* _What needs to be done_: Print the lines of the listing that begin with the one containing "То есть - невредно, но" and end with the one containing "Классная картиночка и", both included, reproduced without any change.

* _Entries shown_:
######

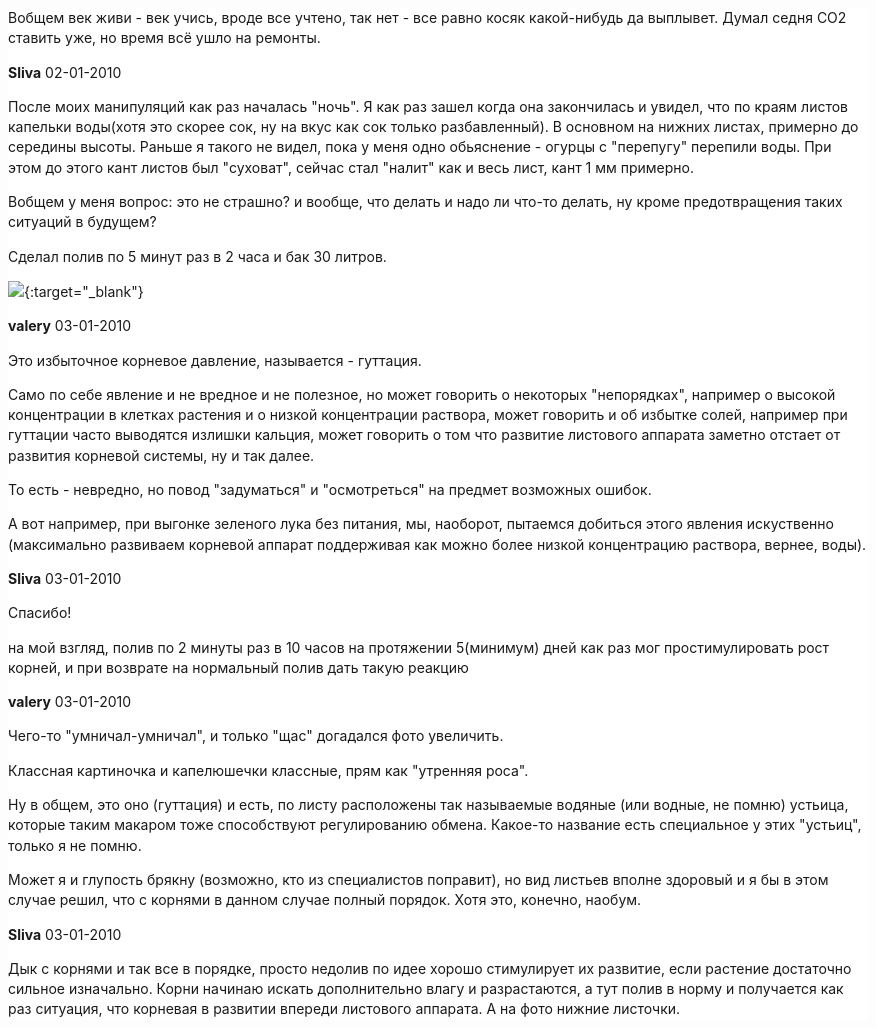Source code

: Вобщем век живи - век учись, вроде все учтено, так нет - все равно косяк какой-нибудь да выплывет. Думал седня СО2 ставить уже, но время всё ушло на ремонты.


**Sliva** 02-01-2010

После моих манипуляций как раз началась "ночь". Я как раз зашел когда она закончилась и увидел, что по краям листов капельки воды(хотя это скорее сок, ну на вкус как сок только разбавленный). В основном на нижних листах, примерно до середины высоты. Раньше я такого не видел, пока у меня одно обьяснение - огурцы с "перепугу" перепили воды. При этом до этого кант листов был "суховат", сейчас стал "налит" как и весь лист, кант 1 мм примерно.

Вобщем у меня вопрос: это не страшно? и вообще, что делать и надо ли что-то делать, ну кроме предотвращения таких ситуаций в будущем?

Сделал полив по 5 минут раз в 2 часа и бак 30 литров.

[![](/attachimages/941_2.png)](https://t.me/ponics_ru_files/2936){:target="_blank"}

**valery** 03-01-2010

Это избыточное корневое давление, называется - гуттация. 

Само по себе явление и не вредное и не полезное, но может говорить о некоторых "непорядках", например о высокой концентрации в клетках растения и о низкой концентрации раствора, может говорить и об избытке солей, например при гуттации часто выводятся излишки кальция, может говорить о том что развитие листового аппарата заметно отстает от развития корневой системы, ну и так далее.

То есть - невредно, но повод "задуматься" и "осмотреться" на предмет возможных ошибок.

А вот например, при выгонке зеленого лука без питания, мы, наоборот, пытаемся добиться этого явления искуственно (максимально развиваем корневой аппарат поддерживая как можно более низкой концентрацию раствора, вернее, воды).


**Sliva** 03-01-2010

 Спасибо!

на мой взгляд, полив по 2 минуты раз в 10 часов на протяжении 5(минимум) дней как раз мог простимулировать рост корней, и при возврате на нормальный полив дать такую реакцию


**valery** 03-01-2010

Чего-то "умничал-умничал", и только "щас" догадался фото увеличить.

Классная картиночка и капелюшечки классные, прям как "утренняя роса".

Ну в общем, это оно (гуттация) и есть, по листу расположены так называемые водяные (или водные, не помню) устьица, которые таким макаром тоже способствуют регулированию обмена. Какое-то название есть специальное у этих "устьиц", только я не помню.

Может я и глупость брякну (возможно, кто из специалистов поправит), но вид листьев вполне здоровый и я бы в этом случае решил, что с корнями в данном случае полный порядок. Хотя это, конечно, наобум.


**Sliva** 03-01-2010

 Дык с корнями и так все в порядке, просто недолив по идее хорошо стимулирует их развитие, если растение достаточно сильное изначально. Корни начинаю искать дополнительно влагу и разрастаются, а тут полив в норму и получается как раз ситуация, что корневая в развитии впереди листового аппарата. А на фото нижние листочки. 
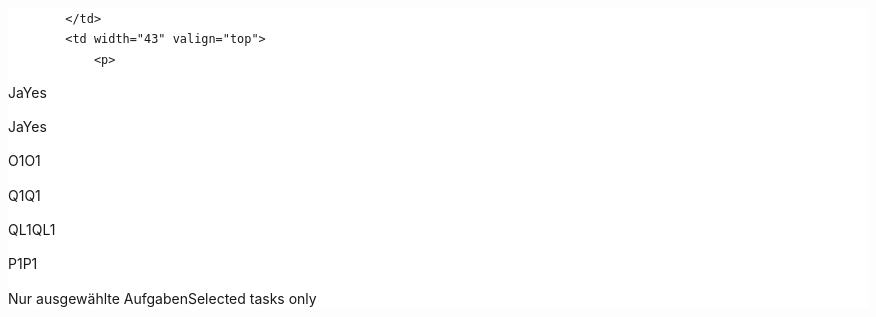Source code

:            </td>
            <td width="43" valign="top">
                <p>
<span data-ttu-id="90a4e-282">Ja</span><span class="sxs-lookup"><span data-stu-id="90a4e-282">Yes</span></span> </p>
            </td>
            <td width="41" valign="top">
                <p>
<span data-ttu-id="90a4e-283">Ja</span><span class="sxs-lookup"><span data-stu-id="90a4e-283">Yes</span></span> </p>
            </td>
        </tr>
        <tr>
            <td width="59" valign="top">
            </td>
            <td width="39" valign="top">
            </td>
            <td width="40" valign="top">
            </td>
            <td width="41" valign="top">
            </td>
            <td width="77" valign="top">
            </td>
            <td width="45" valign="top">
            </td>
            <td width="46" valign="top">
            </td>
            <td width="43" valign="top">
            </td>
            <td width="41" valign="top">
            </td>
            <td width="49" valign="top">
            </td>
            <td width="200" valign="top">
            </td>
        </tr>
        <tr>
            <td width="59" valign="top">
                <p>
<span data-ttu-id="90a4e-284">O1</span><span class="sxs-lookup"><span data-stu-id="90a4e-284">O1</span></span> </p>
            </td>
            <td width="39" valign="top">
                <p>
<span data-ttu-id="90a4e-285">Q1</span><span class="sxs-lookup"><span data-stu-id="90a4e-285">Q1</span></span> </p>
            </td>
            <td width="40" valign="top">
                <p>
<span data-ttu-id="90a4e-286">QL1</span><span class="sxs-lookup"><span data-stu-id="90a4e-286">QL1</span></span> </p>
            </td>
            <td width="41" valign="top">
                <p>
<span data-ttu-id="90a4e-287">P1</span><span class="sxs-lookup"><span data-stu-id="90a4e-287">P1</span></span> </p>
            </td>
            <td width="77" valign="top">
                <p>
<span data-ttu-id="90a4e-288">Nur ausgewählte Aufgaben</span><span class="sxs-lookup"><span data-stu-id="90a4e-288">Selected tasks only</span></span> </p>
            </td>
            <td width="45" valign="top">
                <p>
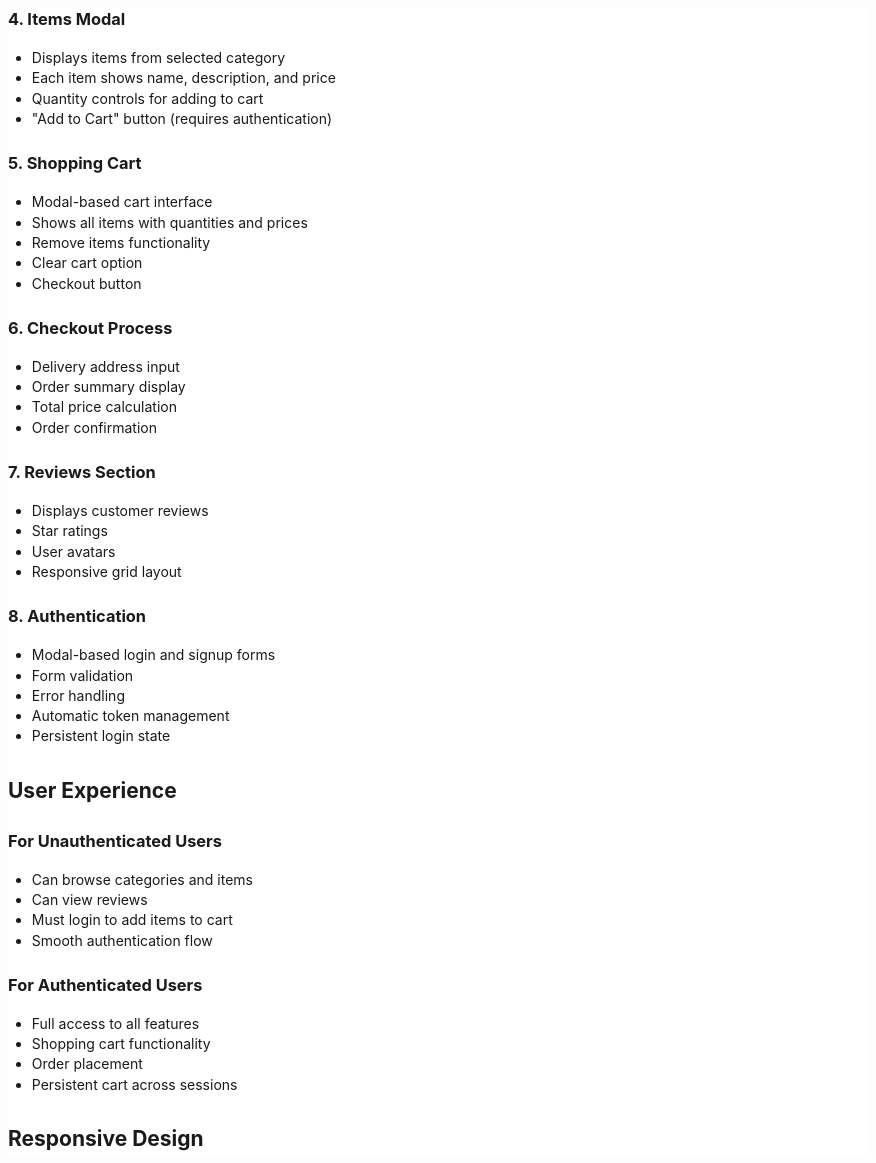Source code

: ### 4. Items Modal
- Displays items from selected category
- Each item shows name, description, and price
- Quantity controls for adding to cart
- "Add to Cart" button (requires authentication)

### 5. Shopping Cart
- Modal-based cart interface
- Shows all items with quantities and prices
- Remove items functionality
- Clear cart option
- Checkout button

### 6. Checkout Process
- Delivery address input
- Order summary display
- Total price calculation
- Order confirmation

### 7. Reviews Section
- Displays customer reviews
- Star ratings
- User avatars
- Responsive grid layout

### 8. Authentication
- Modal-based login and signup forms
- Form validation
- Error handling
- Automatic token management
- Persistent login state

## User Experience

### For Unauthenticated Users
- Can browse categories and items
- Can view reviews
- Must login to add items to cart
- Smooth authentication flow

### For Authenticated Users
- Full access to all features
- Shopping cart functionality
- Order placement
- Persistent cart across sessions

## Responsive Design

######

* _Exercise response_:
То есть - невредно, но повод "задуматься" и "осмотреться" на предмет возможных ошибок.

А вот например, при выгонке зеленого лука без питания, мы, наоборот, пытаемся добиться этого явления искуственно (максимально развиваем корневой аппарат поддерживая как можно более низкой концентрацию раствора, вернее, воды).


**Sliva** 03-01-2010

 Спасибо!

на мой взгляд, полив по 2 минуты раз в 10 часов на протяжении 5(минимум) дней как раз мог простимулировать рост корней, и при возврате на нормальный полив дать такую реакцию


**valery** 03-01-2010

Чего-то "умничал-умничал", и только "щас" догадался фото увеличить.

Классная картиночка и капелюшечки классные, прям как "утренняя роса".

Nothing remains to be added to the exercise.